Augmented reality devices, on the other hand, are “transparent” -- the user still sees his or her surroundings, but they are overlaid with digital information. In the case of military aircraft and high-end automotive applications, for example, images and data are projected so as to appear floating a few feet in front of the windshield. In the case of Google Glass, those images and data are visible in a virtual screen that floats in a corner of your vision. Any application in which the user needs to continue to see and interact with the real world will require augmented, rather than virtual, reality.

HMDs and HUDs

The technological platforms which deliver augmented and virtual reality applications fall into two basic types: head-mounted displays (HMD) and heads-up displays (HUD).

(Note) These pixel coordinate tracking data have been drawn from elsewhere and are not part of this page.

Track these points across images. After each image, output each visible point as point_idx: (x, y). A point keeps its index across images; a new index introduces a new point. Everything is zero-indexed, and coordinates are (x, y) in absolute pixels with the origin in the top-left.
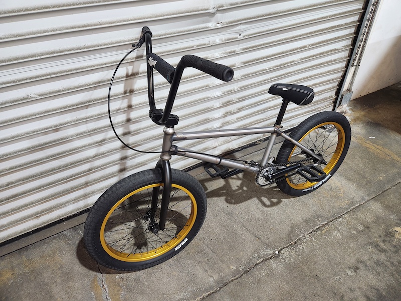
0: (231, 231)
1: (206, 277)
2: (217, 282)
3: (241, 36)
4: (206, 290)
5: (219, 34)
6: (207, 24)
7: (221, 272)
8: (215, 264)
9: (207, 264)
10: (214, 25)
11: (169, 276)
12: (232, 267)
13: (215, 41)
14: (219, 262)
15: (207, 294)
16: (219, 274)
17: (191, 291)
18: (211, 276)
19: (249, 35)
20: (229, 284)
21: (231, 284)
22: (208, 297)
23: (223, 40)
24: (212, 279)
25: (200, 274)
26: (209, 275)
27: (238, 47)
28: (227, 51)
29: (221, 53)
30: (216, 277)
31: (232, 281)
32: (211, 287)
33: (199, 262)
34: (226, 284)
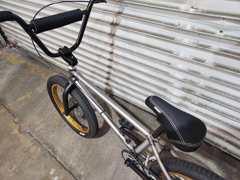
0: (109, 161)
1: (72, 158)
2: (70, 167)
3: (222, 34)
4: (65, 162)
5: (192, 20)
6: (180, 4)
7: (78, 166)
8: (82, 161)
9: (81, 156)
10: (186, 8)
11: (69, 139)
12: (82, 172)
13: (185, 26)
14: (84, 162)
15: (63, 164)
16: (76, 166)
17: (63, 154)
18: (74, 161)
19: (233, 37)
20: (71, 175)
21: (71, 176)
22: (61, 165)
23: (196, 28)
24: (72, 162)
25: (74, 154)
26: (74, 160)
27: (217, 45)
28: (200, 43)
29: (192, 41)
30: (74, 165)
31: (74, 176)
32: (67, 164)
33: (81, 151)
34: (70, 173)
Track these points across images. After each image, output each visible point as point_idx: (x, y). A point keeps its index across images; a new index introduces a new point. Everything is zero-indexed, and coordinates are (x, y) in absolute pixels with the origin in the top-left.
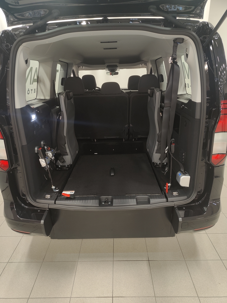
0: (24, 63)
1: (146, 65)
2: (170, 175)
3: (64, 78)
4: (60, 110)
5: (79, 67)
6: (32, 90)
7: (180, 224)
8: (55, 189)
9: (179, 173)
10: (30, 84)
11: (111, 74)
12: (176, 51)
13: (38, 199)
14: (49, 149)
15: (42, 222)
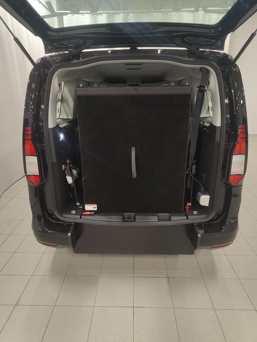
0: (58, 86)
2: (191, 195)
5: (99, 85)
7: (199, 240)
8: (80, 206)
9: (199, 193)
13: (64, 214)
14: (74, 167)
15: (69, 234)
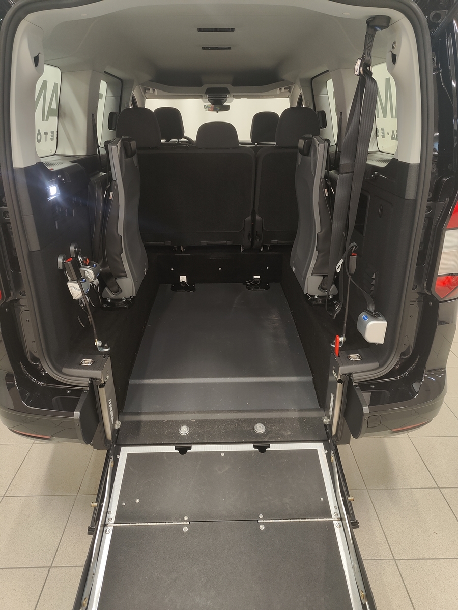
0: (32, 63)
1: (290, 91)
2: (344, 320)
3: (115, 113)
4: (109, 179)
5: (145, 90)
6: (46, 133)
7: (365, 418)
8: (102, 346)
9: (363, 315)
10: (43, 120)
11: (215, 110)
12: (371, 46)
13: (66, 367)
14: (87, 262)
15: (77, 414)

As noted above, a heads-up display projects a virtual screen somewhere in the user’s field of vision. In automotive applications, that screen might appear floating over the dashboard or hood of the car, displaying the data usually seen in the car’s information panel -- speed, fuel, GPS directions, and the like. A fighter pilot might see it superimposed on his windshield, giving navigation and tracking information.

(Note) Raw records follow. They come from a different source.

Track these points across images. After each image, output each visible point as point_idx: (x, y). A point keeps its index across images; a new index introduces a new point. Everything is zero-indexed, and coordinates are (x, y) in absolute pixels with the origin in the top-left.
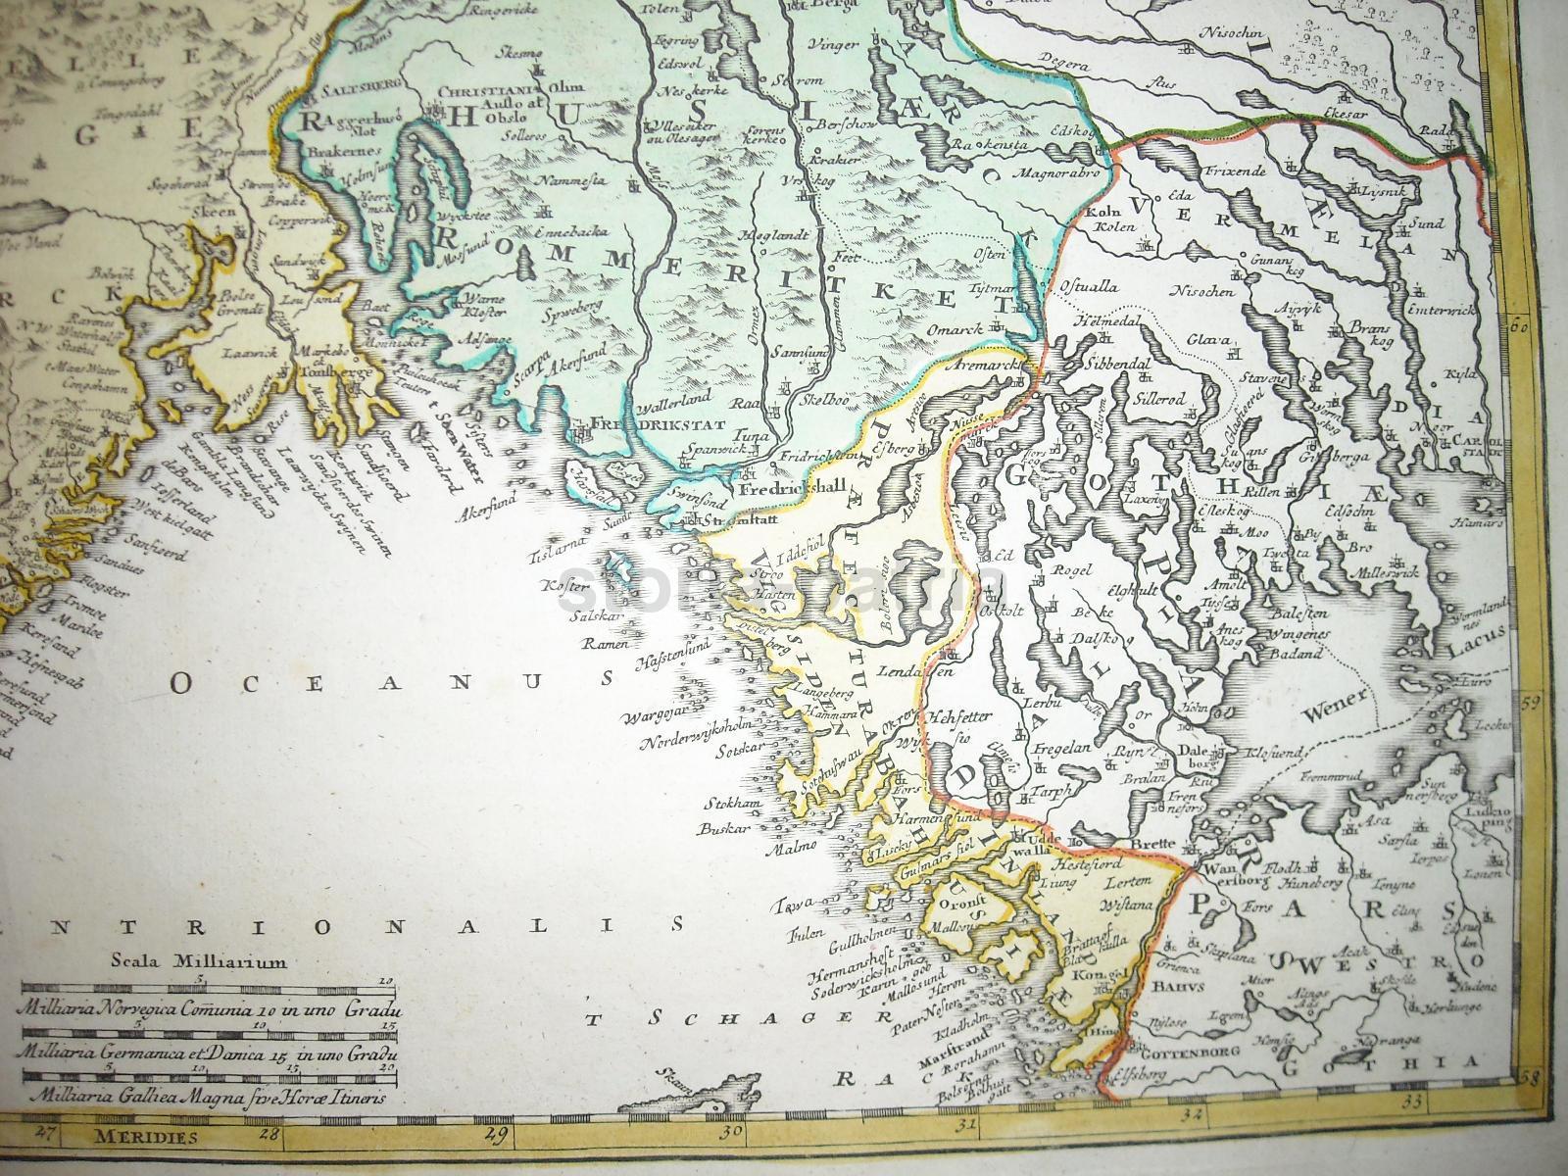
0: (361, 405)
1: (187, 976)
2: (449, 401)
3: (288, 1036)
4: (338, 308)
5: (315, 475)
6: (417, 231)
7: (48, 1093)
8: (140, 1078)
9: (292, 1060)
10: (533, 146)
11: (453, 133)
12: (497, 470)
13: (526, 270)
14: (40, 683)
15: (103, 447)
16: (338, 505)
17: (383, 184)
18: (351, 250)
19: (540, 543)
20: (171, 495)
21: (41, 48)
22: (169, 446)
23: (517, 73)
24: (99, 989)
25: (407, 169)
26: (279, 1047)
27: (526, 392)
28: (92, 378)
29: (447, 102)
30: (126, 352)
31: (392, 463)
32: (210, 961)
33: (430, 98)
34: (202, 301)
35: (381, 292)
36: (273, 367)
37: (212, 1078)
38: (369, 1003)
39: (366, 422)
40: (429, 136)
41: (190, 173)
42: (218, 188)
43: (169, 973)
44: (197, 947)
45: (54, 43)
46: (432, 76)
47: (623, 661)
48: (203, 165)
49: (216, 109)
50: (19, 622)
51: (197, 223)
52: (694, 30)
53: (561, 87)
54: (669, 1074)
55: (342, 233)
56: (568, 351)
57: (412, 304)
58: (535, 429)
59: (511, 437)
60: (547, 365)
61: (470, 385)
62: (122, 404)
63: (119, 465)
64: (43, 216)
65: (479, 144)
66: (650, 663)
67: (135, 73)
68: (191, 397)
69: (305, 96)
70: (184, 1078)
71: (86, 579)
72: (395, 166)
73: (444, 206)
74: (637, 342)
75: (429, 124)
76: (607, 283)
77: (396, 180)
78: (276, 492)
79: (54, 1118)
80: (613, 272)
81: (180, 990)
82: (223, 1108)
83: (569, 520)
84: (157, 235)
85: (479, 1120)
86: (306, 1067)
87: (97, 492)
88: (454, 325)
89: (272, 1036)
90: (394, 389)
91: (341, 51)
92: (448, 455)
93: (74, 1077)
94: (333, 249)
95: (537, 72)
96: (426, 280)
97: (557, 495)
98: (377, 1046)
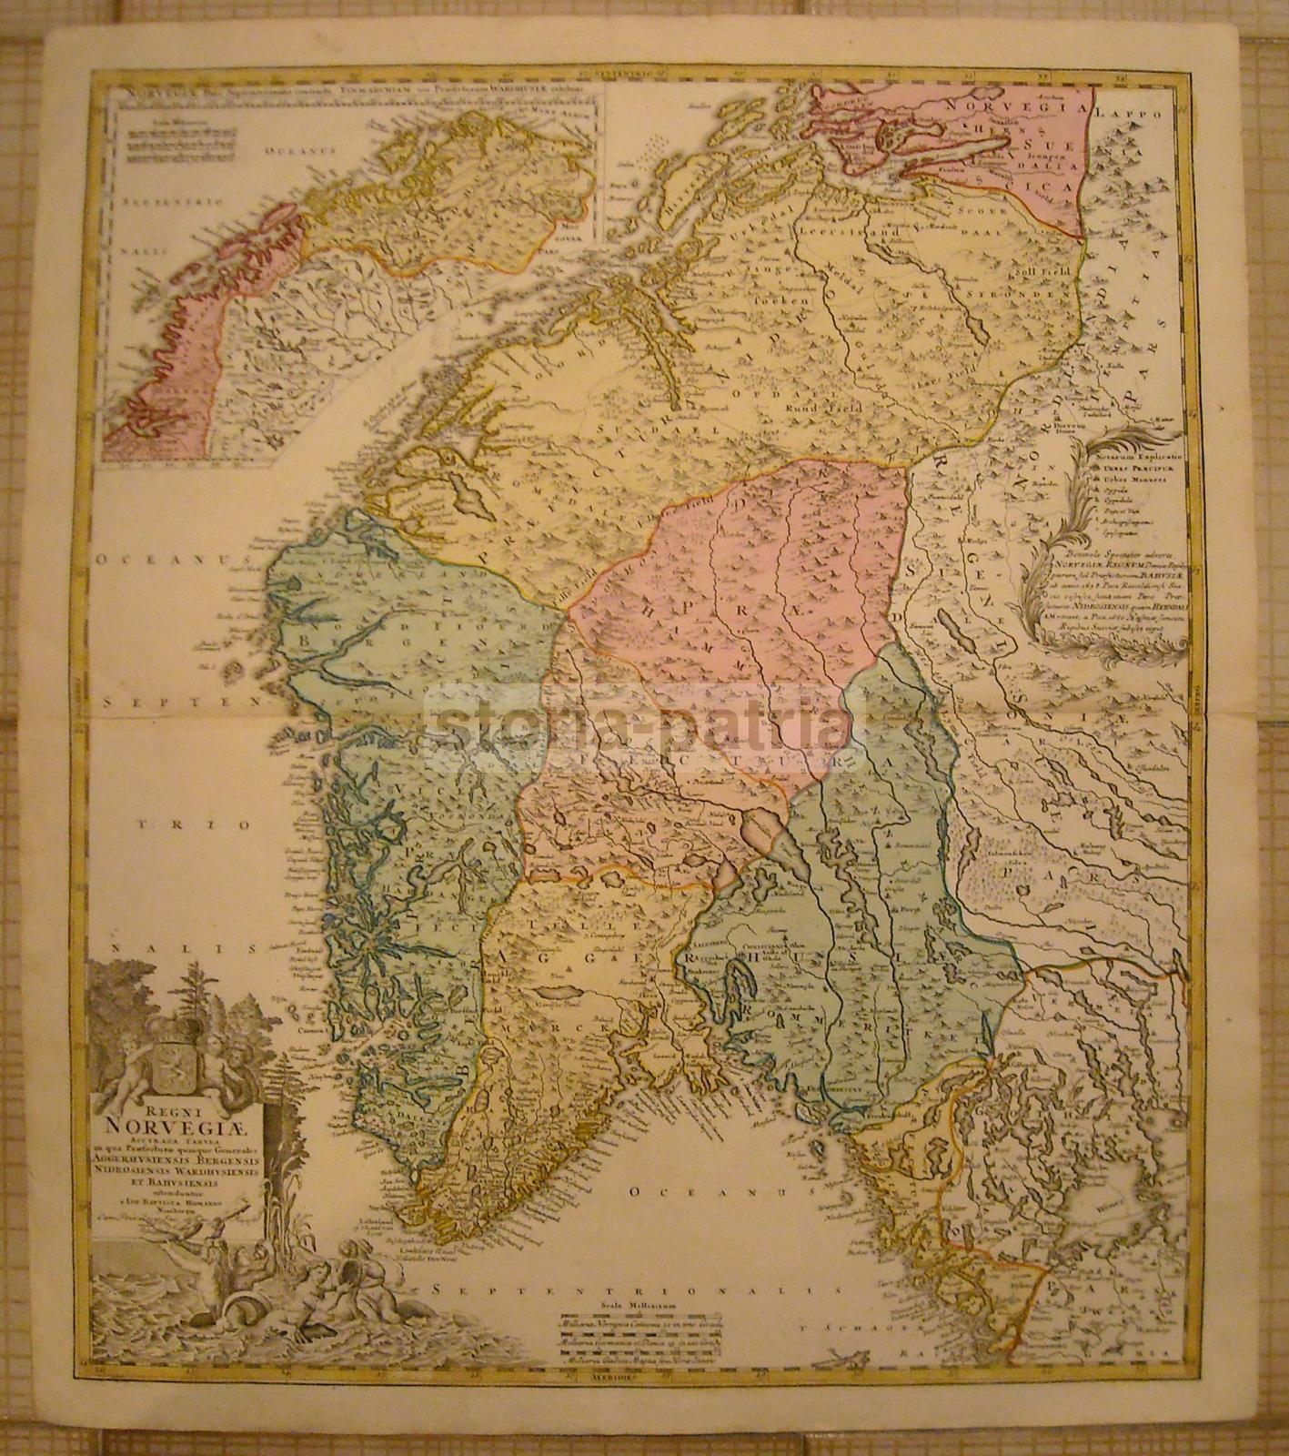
0: (711, 1080)
1: (634, 1311)
2: (748, 1078)
3: (676, 1335)
4: (701, 1039)
5: (692, 1107)
6: (735, 1006)
7: (571, 1360)
8: (612, 1353)
9: (676, 1345)
10: (783, 971)
11: (749, 964)
12: (768, 1107)
13: (780, 1023)
14: (573, 1191)
15: (602, 1093)
16: (702, 1120)
17: (720, 986)
18: (707, 1014)
19: (786, 1137)
20: (629, 1114)
21: (568, 918)
22: (630, 1093)
23: (777, 939)
24: (595, 1316)
25: (730, 979)
26: (671, 1339)
27: (781, 1075)
28: (596, 1064)
29: (747, 951)
30: (611, 1054)
31: (725, 1104)
32: (644, 1305)
33: (740, 949)
34: (643, 1034)
35: (720, 1032)
36: (673, 1062)
37: (643, 1353)
38: (710, 1321)
39: (714, 1086)
40: (740, 966)
41: (638, 978)
42: (650, 985)
43: (626, 1310)
44: (638, 1300)
45: (574, 916)
46: (740, 940)
47: (818, 1185)
48: (643, 975)
49: (648, 951)
50: (564, 1165)
51: (642, 1000)
52: (851, 922)
53: (795, 945)
54: (833, 1351)
55: (704, 1006)
56: (797, 1058)
57: (732, 1037)
58: (784, 1090)
59: (774, 1094)
60: (789, 1065)
61: (757, 1072)
62: (609, 1076)
63: (608, 1101)
64: (571, 992)
65: (760, 969)
66: (830, 1186)
67: (612, 933)
68: (639, 1073)
69: (686, 947)
70: (631, 1353)
71: (593, 1148)
72: (725, 978)
73: (745, 996)
74: (826, 1055)
75: (740, 961)
76: (814, 1030)
77: (725, 983)
78: (676, 1114)
79: (574, 1370)
80: (817, 1025)
81: (630, 1316)
82: (647, 1365)
83: (798, 1128)
84: (623, 1004)
85: (754, 1369)
86: (682, 1348)
87: (599, 1111)
88: (750, 1046)
89: (669, 1335)
90: (725, 1073)
91: (701, 927)
92: (748, 1101)
93: (584, 1353)
94: (699, 1013)
95: (785, 938)
96: (739, 1027)
97: (794, 1117)
98: (713, 1339)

A head-mounted display, on the other hand, is a device that rests on a user’s head -- a helmet, as in the military training photo above, or a lightweight pair of glasses, as in the case of Google Glass. The head-mounted unit can either be tethered to a computer, or it can carry its own hardware on-board, as does Google Glass.

Google Glass: The Technological and Cultural Inflection Point?

Augmented and virtual reality, heads-up and head-mounted displays -- all of these have been in development for decades. The first applications were in academic settings in the 1960s, but the steady operation of Moore’s Law, the development of microcomputers and, ultimately, the arrival of powerful mobile computing devices during the last decade, has led to the technical feasibility of a device like Google Glass.

Nevertheless, Glass is not the first. There have been other head-mounted displays before. There have even been other head-mounted displays with form-factors nearly as light as Glass. What makes Glass different is that it is essentially a development platform rather than a single device. Other head-mounted displays and “wearable tech” items have often been single-purpose devices. But just as the iPhone introduced us to a universe of applications that many of us now have a hard time imagining our lives without -- but that we never missed before they appeared -- so Glass, operating in the Android ecosystem, promises to leverage the creativity of millions of developers to build useful (and soon-to-be “essential”) apps. Indeed, it’s already happening, as the first adopters gleefully root their devices to stretch the boundaries and see what can be created.

Glass may not turn out to be the dominant product. More likely its significance will be simply that Google is uniquely positioned to create the breakout device, as Apple created the breakout smartphone and cleared the way for a stable of competitors. Manufacturers who will continue to innovate -- especially the developers of new micro-screen and projection technologies, such as liquid crystal on silicon and organic light-emitting diodes -- will thus have huge opportunities for growth.

Privacy Issues

Some analysts maintain that the adoption of Glass and similar devices presents a psychological obstacle to the public.

Since Glass is equipped with a camera, and potentially with Google’s face-recognition software (though Google says it’s blocking it for now), some think that the public will baulk at the thought of being filmed anywhere, anytime, with or without their knowledge.

Personally, we don’t buy the skepticism. The millennial generation, reared on universal broadband access and wireless devices displays, has an insatiable appetite for social media exposure. The relentless push of IT behemoths like Google and Facebook towards a media culture oriented to public sharing meets scant real resistance from consumers whenever it makes new incremental steps in that direction.

We think that as the technologies that underlie Glass mature even further, and as Glass establishes a new space for physically non-intrusive, powerful, and useful wearable tech, consumers will embrace it with gusto.